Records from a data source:

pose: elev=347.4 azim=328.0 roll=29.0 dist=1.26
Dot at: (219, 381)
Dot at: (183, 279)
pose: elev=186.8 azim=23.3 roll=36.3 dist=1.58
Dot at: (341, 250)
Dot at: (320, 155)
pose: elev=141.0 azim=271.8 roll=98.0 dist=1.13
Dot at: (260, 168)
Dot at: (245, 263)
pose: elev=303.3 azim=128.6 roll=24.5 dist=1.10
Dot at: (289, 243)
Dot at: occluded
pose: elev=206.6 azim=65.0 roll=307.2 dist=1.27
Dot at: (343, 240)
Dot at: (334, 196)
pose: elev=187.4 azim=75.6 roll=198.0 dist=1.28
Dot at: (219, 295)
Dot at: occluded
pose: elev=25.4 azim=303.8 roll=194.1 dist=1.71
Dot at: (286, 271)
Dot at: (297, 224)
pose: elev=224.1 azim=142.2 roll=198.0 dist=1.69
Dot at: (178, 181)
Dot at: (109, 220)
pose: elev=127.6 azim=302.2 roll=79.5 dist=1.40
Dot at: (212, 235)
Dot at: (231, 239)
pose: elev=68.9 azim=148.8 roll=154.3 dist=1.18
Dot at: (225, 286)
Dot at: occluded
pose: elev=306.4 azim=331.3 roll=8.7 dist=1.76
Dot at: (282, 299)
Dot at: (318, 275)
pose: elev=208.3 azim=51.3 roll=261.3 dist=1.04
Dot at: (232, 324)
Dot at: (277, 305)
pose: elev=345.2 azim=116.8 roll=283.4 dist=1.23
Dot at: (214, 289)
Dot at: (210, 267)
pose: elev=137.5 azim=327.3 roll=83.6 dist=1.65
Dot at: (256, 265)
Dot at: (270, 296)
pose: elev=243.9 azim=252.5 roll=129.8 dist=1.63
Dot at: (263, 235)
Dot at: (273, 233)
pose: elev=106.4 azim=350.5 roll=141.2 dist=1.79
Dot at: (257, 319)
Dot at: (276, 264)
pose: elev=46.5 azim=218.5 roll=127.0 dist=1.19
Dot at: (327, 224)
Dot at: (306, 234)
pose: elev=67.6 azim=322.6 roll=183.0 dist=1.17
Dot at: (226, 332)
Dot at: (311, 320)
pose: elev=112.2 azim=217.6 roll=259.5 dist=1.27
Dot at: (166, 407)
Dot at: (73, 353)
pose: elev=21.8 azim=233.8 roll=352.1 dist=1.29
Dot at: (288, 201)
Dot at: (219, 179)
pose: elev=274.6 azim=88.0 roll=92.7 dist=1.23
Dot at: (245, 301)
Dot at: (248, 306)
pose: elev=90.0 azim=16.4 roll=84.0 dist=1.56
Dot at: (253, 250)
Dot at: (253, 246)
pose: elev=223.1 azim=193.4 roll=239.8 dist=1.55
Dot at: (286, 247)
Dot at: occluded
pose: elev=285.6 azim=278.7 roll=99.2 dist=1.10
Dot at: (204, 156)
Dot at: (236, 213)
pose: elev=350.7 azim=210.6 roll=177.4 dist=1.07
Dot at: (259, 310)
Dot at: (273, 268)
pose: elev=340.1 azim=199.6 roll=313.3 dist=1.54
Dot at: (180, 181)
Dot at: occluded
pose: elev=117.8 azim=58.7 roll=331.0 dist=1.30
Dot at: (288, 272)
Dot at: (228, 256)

▸ **What this task involves**
Retype every one of the records above, character for character.

▸ **Complete answer**
pose: elev=347.4 azim=328.0 roll=29.0 dist=1.26
Dot at: (219, 381)
Dot at: (183, 279)
pose: elev=186.8 azim=23.3 roll=36.3 dist=1.58
Dot at: (341, 250)
Dot at: (320, 155)
pose: elev=141.0 azim=271.8 roll=98.0 dist=1.13
Dot at: (260, 168)
Dot at: (245, 263)
pose: elev=303.3 azim=128.6 roll=24.5 dist=1.10
Dot at: (289, 243)
Dot at: occluded
pose: elev=206.6 azim=65.0 roll=307.2 dist=1.27
Dot at: (343, 240)
Dot at: (334, 196)
pose: elev=187.4 azim=75.6 roll=198.0 dist=1.28
Dot at: (219, 295)
Dot at: occluded
pose: elev=25.4 azim=303.8 roll=194.1 dist=1.71
Dot at: (286, 271)
Dot at: (297, 224)
pose: elev=224.1 azim=142.2 roll=198.0 dist=1.69
Dot at: (178, 181)
Dot at: (109, 220)
pose: elev=127.6 azim=302.2 roll=79.5 dist=1.40
Dot at: (212, 235)
Dot at: (231, 239)
pose: elev=68.9 azim=148.8 roll=154.3 dist=1.18
Dot at: (225, 286)
Dot at: occluded
pose: elev=306.4 azim=331.3 roll=8.7 dist=1.76
Dot at: (282, 299)
Dot at: (318, 275)
pose: elev=208.3 azim=51.3 roll=261.3 dist=1.04
Dot at: (232, 324)
Dot at: (277, 305)
pose: elev=345.2 azim=116.8 roll=283.4 dist=1.23
Dot at: (214, 289)
Dot at: (210, 267)
pose: elev=137.5 azim=327.3 roll=83.6 dist=1.65
Dot at: (256, 265)
Dot at: (270, 296)
pose: elev=243.9 azim=252.5 roll=129.8 dist=1.63
Dot at: (263, 235)
Dot at: (273, 233)
pose: elev=106.4 azim=350.5 roll=141.2 dist=1.79
Dot at: (257, 319)
Dot at: (276, 264)
pose: elev=46.5 azim=218.5 roll=127.0 dist=1.19
Dot at: (327, 224)
Dot at: (306, 234)
pose: elev=67.6 azim=322.6 roll=183.0 dist=1.17
Dot at: (226, 332)
Dot at: (311, 320)
pose: elev=112.2 azim=217.6 roll=259.5 dist=1.27
Dot at: (166, 407)
Dot at: (73, 353)
pose: elev=21.8 azim=233.8 roll=352.1 dist=1.29
Dot at: (288, 201)
Dot at: (219, 179)
pose: elev=274.6 azim=88.0 roll=92.7 dist=1.23
Dot at: (245, 301)
Dot at: (248, 306)
pose: elev=90.0 azim=16.4 roll=84.0 dist=1.56
Dot at: (253, 250)
Dot at: (253, 246)
pose: elev=223.1 azim=193.4 roll=239.8 dist=1.55
Dot at: (286, 247)
Dot at: occluded
pose: elev=285.6 azim=278.7 roll=99.2 dist=1.10
Dot at: (204, 156)
Dot at: (236, 213)
pose: elev=350.7 azim=210.6 roll=177.4 dist=1.07
Dot at: (259, 310)
Dot at: (273, 268)
pose: elev=340.1 azim=199.6 roll=313.3 dist=1.54
Dot at: (180, 181)
Dot at: occluded
pose: elev=117.8 azim=58.7 roll=331.0 dist=1.30
Dot at: (288, 272)
Dot at: (228, 256)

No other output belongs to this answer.